# Passage shown
Pin the nose on the old baby portrait

In my mom’s purge of her house, she bequeathed me two 11 x 14 Olan Mills studio portraits of (you guessed it) my younger self.  One of the portraits was of me as a baby; the other was of eighth grade cheerleader me.  Obviously, I was NOT about to hang those anywhere in my house (nor post them here!), but I thought the frames and canvases might be useful separately rather than together.  I removed the backing paper and then pried the canvases from the frames with my bare hands (not kidding), which left me with one potentially interesting brassy frame and one other frame that I decided to send to Goodwill.  I used a pair of pliers to remove the lingering staples.

The brassy frame had two picture hangers in the back, to which I tied a ribbon in order to make a more interesting wall hanging.  The brassy frame was just the piece I needed to help an odd assortment of art and picture frames from Chris’ family come together in the form of a gallery wall.You can’t really get a good angle for a quality picture, so I’ll provide a description.  It looks better in real life, trust me.


Chris’s mom did the cross-stitching matted in green, and the narrow photo is of the yard from his childhood home.   The two pressed flower pieces were gifts from his paternal grandmother; a friend of hers made them.  The plaque (I think it came from Target) says “All because two people fell in love” and was a gift from his youngest brother/mother for our first Christmas as a married couple.  The three mahogany frames were also from his grandmother.  Previously, these pieces seemed out of place in our new beach home, but these aren’t exactly pieces we could part with.  Now, they live happily together in our guest hallway–an empty pass-through space that was begging for some visual interest to make people linger a bit longer.

As for the baby portrait canvases, I decided to make pin boards from them.  Yes, how old-fashioned of me to like a real pin board, right?  I love Pinterest, but when it comes to work productivity, I am one of those people who need to see and touch things in order to remember them.  Electronic reminders just don’t do it for me, much as I love Evernote and other apps.

I planned to remove the scary former-self pics, but that wasn’t happening.  I used some home decor fabric remnants I had leftover from other projects to cover the canvases (Tip: Use home decor fabric, preferably in darker colors, to prevent your former self from staring at you being visible through the fabric.  The orange fabric you see below was sufficient for hiding the soft pastel colors of the baby portrait, but I used a darker blue to hide the cheerleading uniformed me.) I measured my canvases and then cut the fabric, allowing enough extra material to wrap around the canvas and secure at the back (I added roughly 4 inches to the dimensions, making my fabric pieces about 15 x 18, to allow for about two inches extra on each side of the canvas).

# Provided data
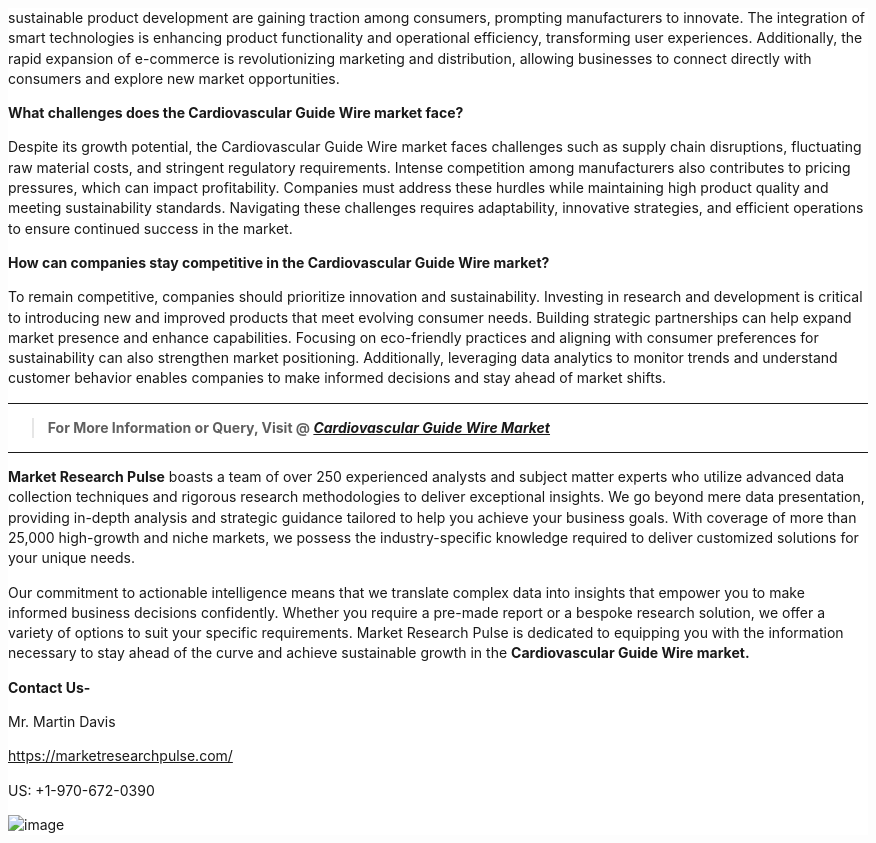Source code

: sustainable product development are gaining traction among consumers, prompting manufacturers to innovate. The integration of smart technologies is enhancing product functionality and operational efficiency, transforming user experiences. Additionally, the rapid expansion of e-commerce is revolutionizing marketing and distribution, allowing businesses to connect directly with consumers and explore new market opportunities.</p><p><strong>What challenges does the Cardiovascular Guide Wire market face?</strong></p><p>Despite its growth potential, the Cardiovascular Guide Wire market faces challenges such as supply chain disruptions, fluctuating raw material costs, and stringent regulatory requirements. Intense competition among manufacturers also contributes to pricing pressures, which can impact profitability. Companies must address these hurdles while maintaining high product quality and meeting sustainability standards. Navigating these challenges requires adaptability, innovative strategies, and efficient operations to ensure continued success in the market.</p><p><strong>How can companies stay competitive in the Cardiovascular Guide Wire market?</strong></p><p>To remain competitive, companies should prioritize innovation and sustainability. Investing in research and development is critical to introducing new and improved products that meet evolving consumer needs. Building strategic partnerships can help expand market presence and enhance capabilities. Focusing on eco-friendly practices and aligning with consumer preferences for sustainability can also strengthen market positioning. Additionally, leveraging data analytics to monitor trends and understand customer behavior enables companies to make informed decisions and stay ahead of market shifts.</p><hr /><blockquote><p><strong>For More Information or Query, Visit @&nbsp;<em><a href="https://marketresearchpulse.com/report/115998/cardiovascular-guide-wire-market?utm_source=Linkedin&utm_medium=030">Cardiovascular Guide Wire Market</a></em></strong></p></blockquote><hr /><p><strong>Market Research Pulse</strong> boasts a team of over 250 experienced analysts and subject matter experts who utilize advanced data collection techniques and rigorous research methodologies to deliver exceptional insights. We go beyond mere data presentation, providing in-depth analysis and strategic guidance tailored to help you achieve your business goals. With coverage of more than 25,000 high-growth and niche markets, we possess the industry-specific knowledge required to deliver customized solutions for your unique needs.</p><p>Our commitment to actionable intelligence means that we translate complex data into insights that empower you to make informed business decisions confidently. Whether you require a pre-made report or a bespoke research solution, we offer a variety of options to suit your specific requirements. Market Research Pulse is dedicated to equipping you with the information necessary to stay ahead of the curve and achieve sustainable growth in the <strong>Cardiovascular Guide Wire market.</strong></p><p><strong>Contact Us-</strong></p><p>Mr. Martin Davis</p><p>https://marketresearchpulse.com/</p><p>US: +1-970-672-0390</p>
![image](https://github.com/user-attachments/assets/78398765-f988-4b0a-97bd-421f78146420)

# Activity list
• 1. Repeat the passage from the portrait-frames post above, starting at "As for the baby" and ending at "and other apps.".
• 2. Translate this sentence from the portrait-frames post into Spanish: "I used a pair of pliers to remove the lingering staples."

# Expected results
• 1.
As for the baby portrait canvases, I decided to make pin boards from them.  Yes, how old-fashioned of me to like a real pin board, right?  I love Pinterest, but when it comes to work productivity, I am one of those people who need to see and touch things in order to remember them.  Electronic reminders just don’t do it for me, much as I love Evernote and other apps.

• 2. Usé unos alicates para quitar las grapas que quedaban.